Я неделю пролежала на диване, почти не ела, даже в туалет не выходила – бабушка оставляла мне ведро. Дверь я закрывала на ключ. Потом немножко отошла. Скоро стало ясно, что я не забеременела, чего все боялись. Кое-как доучилась до конца учебного года. Я ходила, опустив голову, и чувствовала себя грязной и опозоренной, тем более что Паня не уставала мне об этом напоминать, всячески обзывая. Если это слышала бабушка, она кидалась меня защищать, а потом сваливалась с сердечным приступом, так что я старалась не жаловаться. Да и переговорить Паню было невозможно: на одно твое слово у нее находился десяток ответных, да еще и матерных.

– Вырастили шалаву подзаборную, – говорила Паня, помешивая суп. – Ишь, горазда подол задирать!

– Я не задирала. Это ваш Вилен, – тихо бормотала я, норовя побыстрей проскочить к себе с горячим чайником.

– Виле-ен! Как же! Сучка не захочет – кобель не вскочит! А ты слушай, когда тебе говорят. Что, правда глаза колет?

Пава помалкивал, лишь криво усмехался, но меня не оставляла мысль, что он, стоя в дверях, видел мое унижение, но не остановил сына: дал ему кончить и только тогда рявкнул. Никуда мы с бабушкой не ходили – ни к врачу, ни в милицию: я категорически отказалась, сказав, что не переживу такого стыда. Уехать нам было некуда, я это понимала: родственников не осталось, здоровье у бабушки плохое – куда ехать, где жить, на что? Бабушка пыталась как-то меня утешать. Ради нее я старалась сохранять внешнее спокойствие и плакала только в ванной. Но когда оставалась в квартире одна, что случалось не часто, я рыдала в голос, кричала криком, рвала зубами полотенце – на диване, накрывшись двумя подушками, потому что один раз мне застучали в стену. Шла неделя за неделей, месяц за месяцем, и мне стало казаться, что я справлюсь, выживу, что я не настолько сломана. А потом…

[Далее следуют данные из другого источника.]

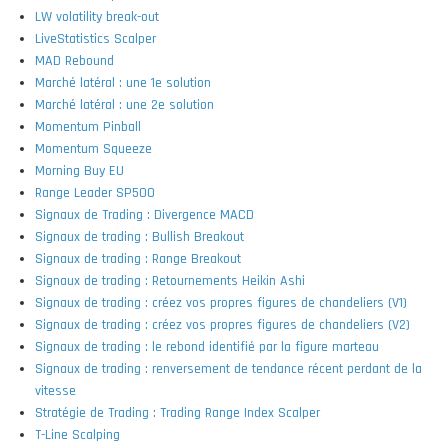
LW volatility break-out
LiveStatistics Scalper
MAD Rebound
Marché latéral : une 1e solution
Marché latéral : une 2e solution
Momentum Pinball
Momentum Squeeze
Morning Buy EU
Range Leader SP500
Signaux de Trading : Divergence MACD
Signaux de trading : Bullish Breakout
Signaux de trading : Range Breakout
Signaux de trading : Retournements Heikin Ashi
Signaux de trading : créez vos propres figures de chandeliers (V1)
Signaux de trading : créez vos propres figures de chandeliers (V2)
Signaux de trading : le rebond identifié par la figure marteau
Signaux de trading : renversement de tendance récent perdant de la
vitesse
Stratégie de Trading : Trading Range Index Scalper
T-Line Scalping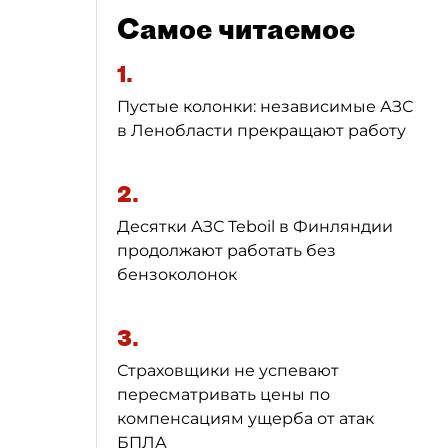
Самое читаемое
1.
Пустые колонки: независимые АЗС
в Ленобласти прекращают работу
2.
Десятки АЗС Teboil в Финляндии
продолжают работать без
бензоколонок
3.
Страховщики не успевают
пересматривать цены по
компенсациям ущерба от атак
БПЛА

Была середина лета, я сидела на широком подоконнике и читала. Подняла глаза и увидела, что в дверях стоит Вилен. Я вскочила и ухватилась руками за раму открытого окна, закричав:

– Не подходи, спрыгну!

Вилен не стал подходить. Вместо этого он вдруг рухнул на колени и пополз ко мне, протягивая руки:

– Катя, Катенька, прости меня, жить без тебя не могу, люблю тебя, Катенька, прости…

Я окаменела. Никак такого не ожидала. Он дополз до окна – я смотрела на него сверху и видела слезы в глазах. В голове у меня что-то противно звенело, я вся дрожала. Сделала шаг назад, но Вилен успел подхватить меня – стащил с подоконника и уложил на пол. И все повторилось. И снова я не сопротивлялась. Мне казалось, это не со мной происходит. Не может быть, чтобы со мной. Я словно перестала существовать, растворилась в небытии, в тоскливом оцепенении обреченности. Вилен долго не отпускал меня, целовал, бормотал что-то о любви…

Когда пришла бабушка, я сидела на диване в полной прострации. Посмотрела на нее рассеянным взором и сказала:

– Вернулся Вилен.

Бабушка ахнула, вгляделась в меня, схватила за плечи, встряхнула:

– Катя, он что? Снова?

Я бессильно пожала плечами. Она села рядом и закрыла лицо руками. Не знаю, сколько мы так просидели. Кто-то кашлянул в дверях – это снова был Вилен. Бабушка встала и выпрямилась, надменно подняв голову. Я невольно улыбнулась: бабушка сразу превратилась в серовский портрет Ермоловой, на которую вообще-то была сильно похожа, а сейчас еще и одета во все черное. Репродукция, вырезанная из журнала «Огонек», висела у нас на стене.

– Тетя Аня, – начал Вилен, но бабушка его прервала:

– Для тебя – Анна Иннокентьевна.

– Анна Инно… Иннокентьевна, я хочу жениться на вашей внучке.